- MATERIAL PROVIDED -
####################

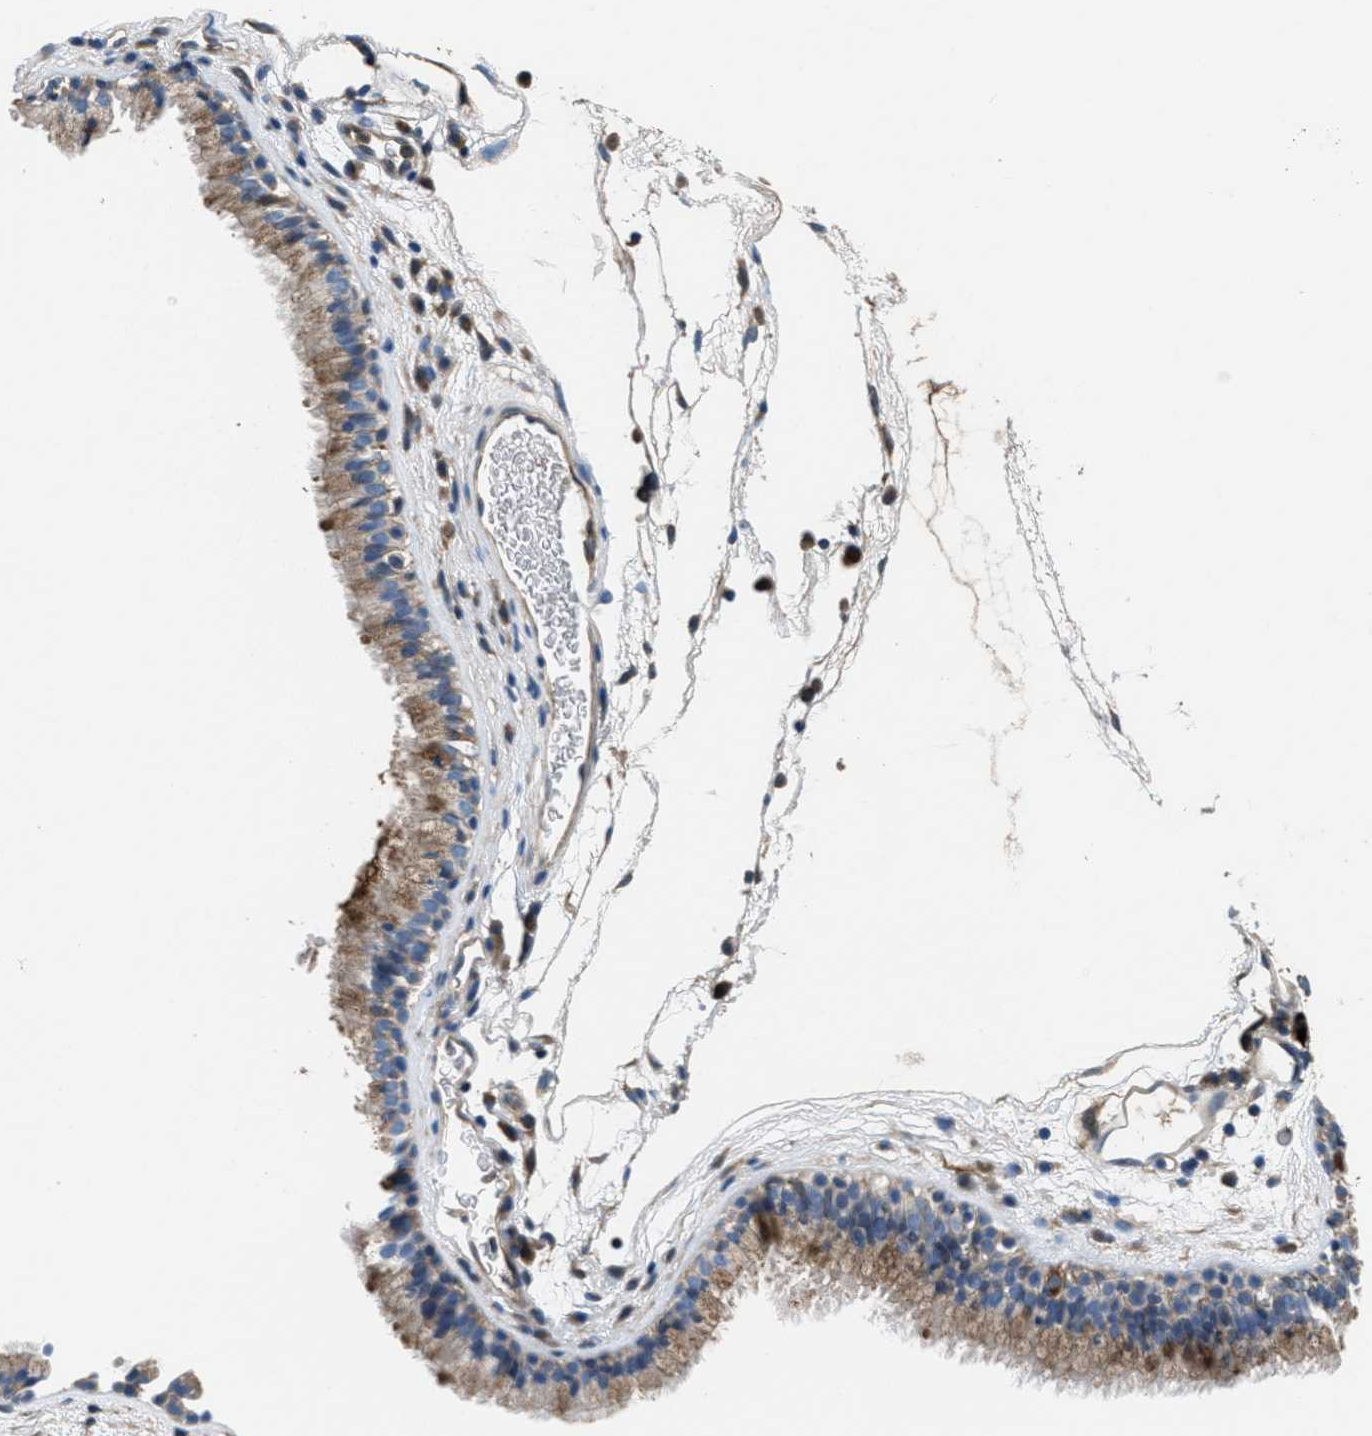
{"staining": {"intensity": "moderate", "quantity": ">75%", "location": "cytoplasmic/membranous"}, "tissue": "nasopharynx", "cell_type": "Respiratory epithelial cells", "image_type": "normal", "snomed": [{"axis": "morphology", "description": "Normal tissue, NOS"}, {"axis": "morphology", "description": "Inflammation, NOS"}, {"axis": "topography", "description": "Nasopharynx"}], "caption": "Nasopharynx stained with immunohistochemistry shows moderate cytoplasmic/membranous positivity in about >75% of respiratory epithelial cells.", "gene": "GALK1", "patient": {"sex": "male", "age": 48}}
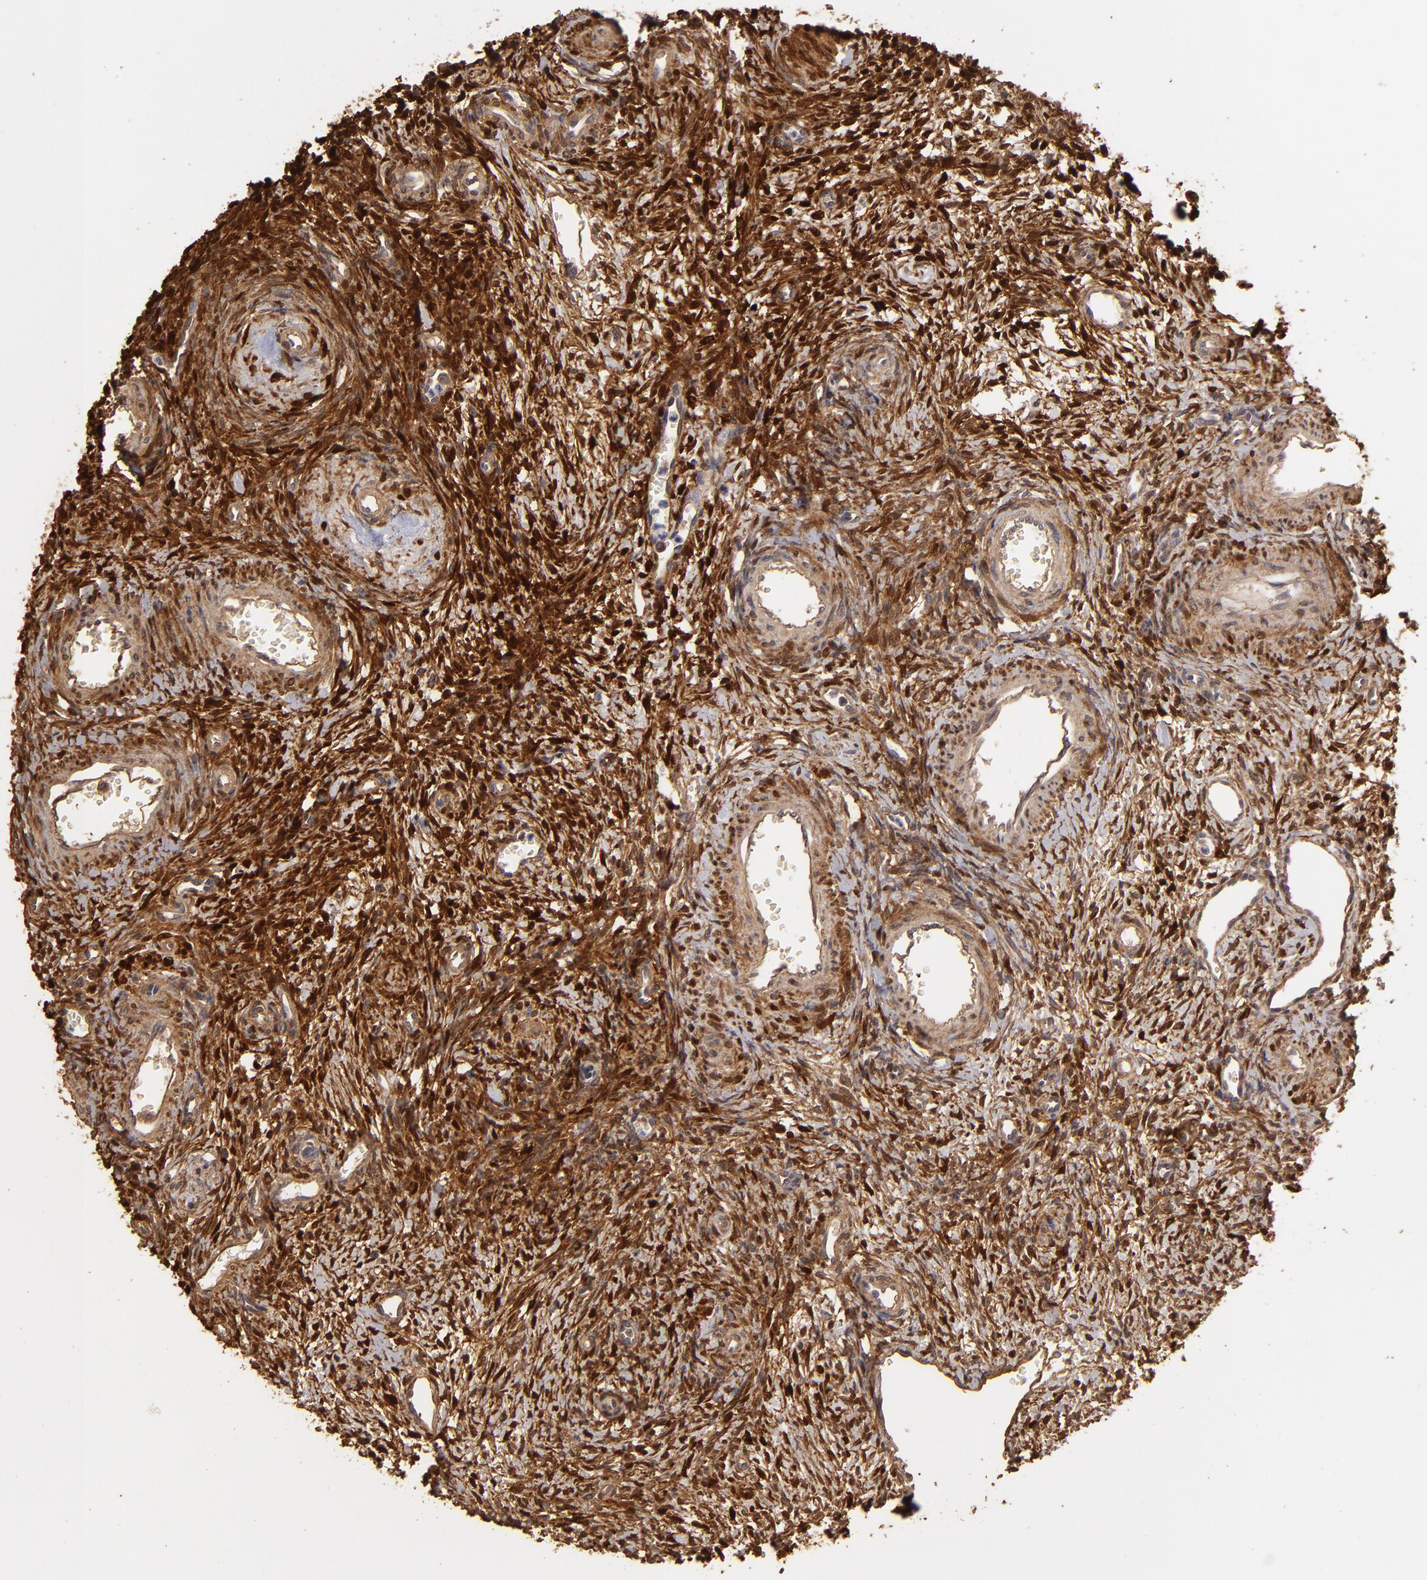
{"staining": {"intensity": "weak", "quantity": ">75%", "location": "cytoplasmic/membranous"}, "tissue": "ovary", "cell_type": "Follicle cells", "image_type": "normal", "snomed": [{"axis": "morphology", "description": "Normal tissue, NOS"}, {"axis": "topography", "description": "Ovary"}], "caption": "Protein expression analysis of benign human ovary reveals weak cytoplasmic/membranous expression in approximately >75% of follicle cells. (IHC, brightfield microscopy, high magnification).", "gene": "HSPB6", "patient": {"sex": "female", "age": 39}}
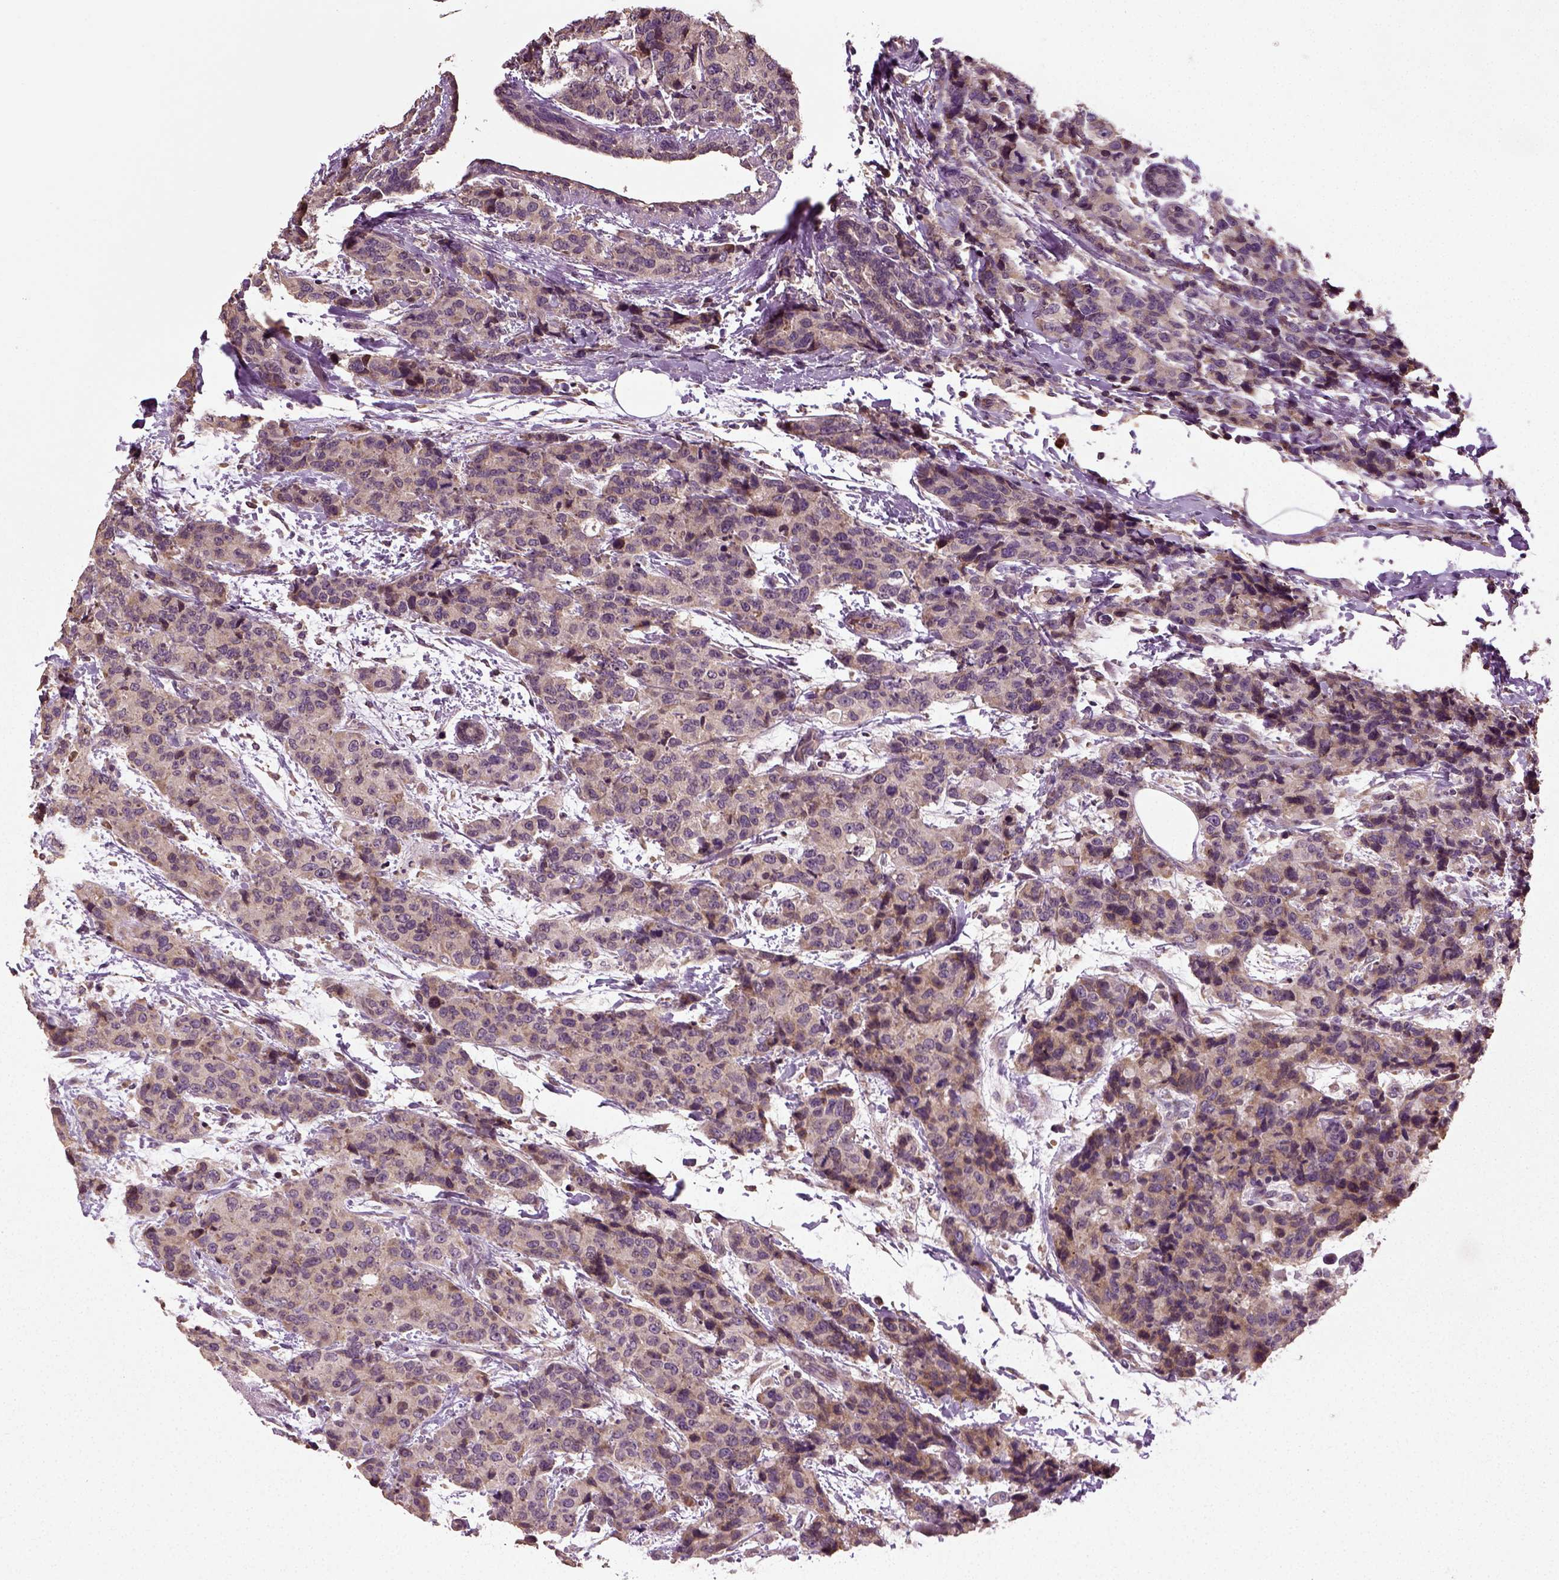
{"staining": {"intensity": "weak", "quantity": ">75%", "location": "cytoplasmic/membranous"}, "tissue": "breast cancer", "cell_type": "Tumor cells", "image_type": "cancer", "snomed": [{"axis": "morphology", "description": "Lobular carcinoma"}, {"axis": "topography", "description": "Breast"}], "caption": "Protein staining exhibits weak cytoplasmic/membranous staining in approximately >75% of tumor cells in breast cancer. (Brightfield microscopy of DAB IHC at high magnification).", "gene": "ERV3-1", "patient": {"sex": "female", "age": 59}}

####################

- TASK BRIEF -
Copy the listing exactly, omitting pictures.

- ANSWER SECTION -
{"staining": {"intensity": "moderate", "quantity": ">75%", "location": "cytoplasmic/membranous"}, "tissue": "nasopharynx", "cell_type": "Respiratory epithelial cells", "image_type": "normal", "snomed": [{"axis": "morphology", "description": "Normal tissue, NOS"}, {"axis": "morphology", "description": "Inflammation, NOS"}, {"axis": "topography", "description": "Nasopharynx"}], "caption": "Nasopharynx stained with immunohistochemistry shows moderate cytoplasmic/membranous positivity in about >75% of respiratory epithelial cells.", "gene": "GALK1", "patient": {"sex": "male", "age": 48}}
{"staining": {"intensity": "weak", "quantity": ">75%", "location": "cytoplasmic/membranous"}, "tissue": "ovary", "cell_type": "Follicle cells", "image_type": "normal", "snomed": [{"axis": "morphology", "description": "Normal tissue, NOS"}, {"axis": "topography", "description": "Ovary"}], "caption": "Protein expression analysis of benign human ovary reveals weak cytoplasmic/membranous expression in approximately >75% of follicle cells. (IHC, brightfield microscopy, high magnification).", "gene": "HSPB6", "patient": {"sex": "female", "age": 39}}
{"staining": {"intensity": "weak", "quantity": ">75%", "location": "cytoplasmic/membranous"}, "tissue": "breast cancer", "cell_type": "Tumor cells", "image_type": "cancer", "snomed": [{"axis": "morphology", "description": "Lobular carcinoma"}, {"axis": "topography", "description": "Breast"}], "caption": "Protein staining exhibits weak cytoplasmic/membranous staining in approximately >75% of tumor cells in breast cancer. (Brightfield microscopy of DAB IHC at high magnification).", "gene": "ERV3-1", "patient": {"sex": "female", "age": 59}}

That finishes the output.